Mais il y a d'autres conséquences, souvent négligées, d'après Laurence Coiffard:
"Si les vernis sont vendus en si petits volumes, c'est parce qu'il s'agit de mélanges inflammables et explosifs. Ils peuvent être dangereux en cas d'étincelle, surtout dans les usines et les supermarchés. Le risque est plus limité chez les esthéticiennes."
De plus, cela reste des "polluants qui vont, un jour ou l'autre, se retrouver dans la nature et dans les océans", alerte-t-elle.

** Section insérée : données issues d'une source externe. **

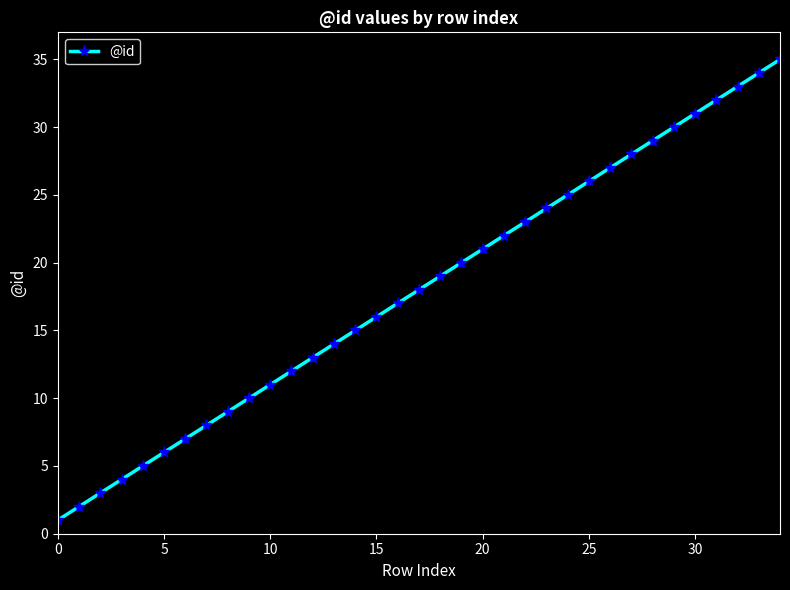

What is the maximum value shown in the chart?

35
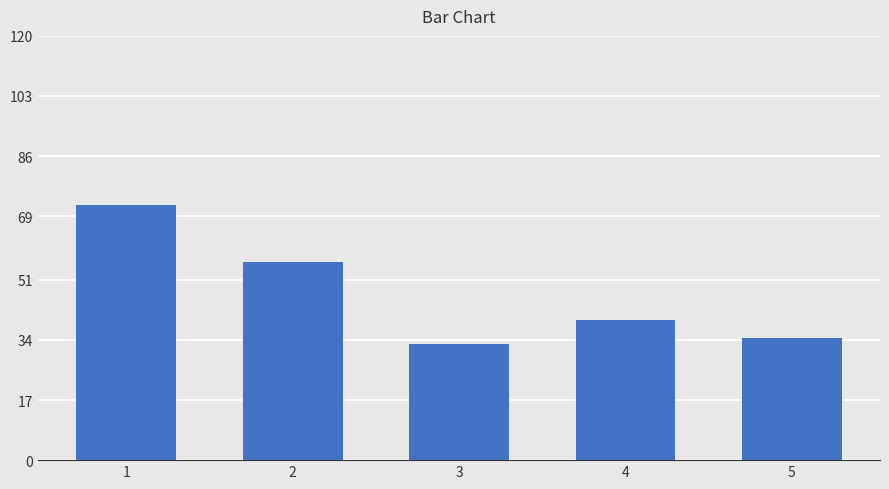

Rank the categories by value from lowest to highest.

3, 5, 4, 2, 1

Vernis classique, sans TPO...
Mais alors, comment limiter ces risques? Il existe plusieurs astuces. D'abord, la solution la plus évidente est d'éviter d'utiliser des vernis semi-permanents et de privilégier des vernis classiques.
"Même si ce sont des produits toxiques, vous pouvez utiliser un vernis classique de qualité et vous aurez une tout aussi bonne tenue", assure Laurence Coiffard.
N'hésitez pas également à regarder la liste des ingrédients. C'est peut-être déjà un réflexe pour certains d'entre vous au supermarché, essayez de faire de même avec les vernis.
Dans ce cas, privilégiez des vernis sans TPO ("TPO-Free"), des vernis avec d'autres substances alternatives comme le TPO-L qui, lui, n'est pas classé CMR, ou encore des vernis biosourcés, fabriqués à partir d’ingrédients d’origine végétale. Ceux-ci durent, néanmoins, une dizaine de jours.
Autre conseil: dès que vous allez en institut, "il faut vous renseigner systématiquement sur les produits utilisés auprès des esthéticiennes, insiste la dermatologue Isabelle Gallay. Et soyez vigilants sur l'hygiène des instruments pour éviter tout développement de bactéries."
"C'est raisonnable de laisser un certain délai"
Si vous êtes vraiment attaché au verni semi-permanent, "il faut quand même éviter d'en mettre trop souvent, ajoute-t-elle. Et notamment l'été, à cause des UV. Vous pouvez par exemple essayer de faire vos manucures uniquement lorsqu'il y un évènement ou une occasion particulière", recommande la dermatologue.
"Il n'y a pas de recommandation de santé précise en terme de fréquence. Certes, c'est une idée reçue de dire qu'on va laisser son ongle 'respirer'. Mais c'est raisonnable et judicieux de laisser un certain délai, car il n'y a pas d'étude à ce sujet. Principe de précaution", poursuit l'enseignante chercheuse en formulation cosmétique.
Certains professionnels conseillent une application trois fois par an, avec des pauses d'au moins deux mois entre deux applications.
"Avant une séance, n'oubliez pas aussi de mettre de la crème solaire qui protège contre les UVA. Et si vous en avez la possibilité, d'enfiler des gants anti-UV pendant la manucure", indique Isabelle Gallay.
N'hésitez pas aussi à tout simplement "écouter vos ongles". Si vous avez des douleurs sous la lampe, des ongles jaunis, cassants, qui se dédoublent ou tous autres signes anormaux, reportez votre séance.
Enfin, pour ce qui est de la dépose, "préférez un retrait doux par un professionnel ou utilisez des dissolvants spécifiques", conclut Laurence Coiffard.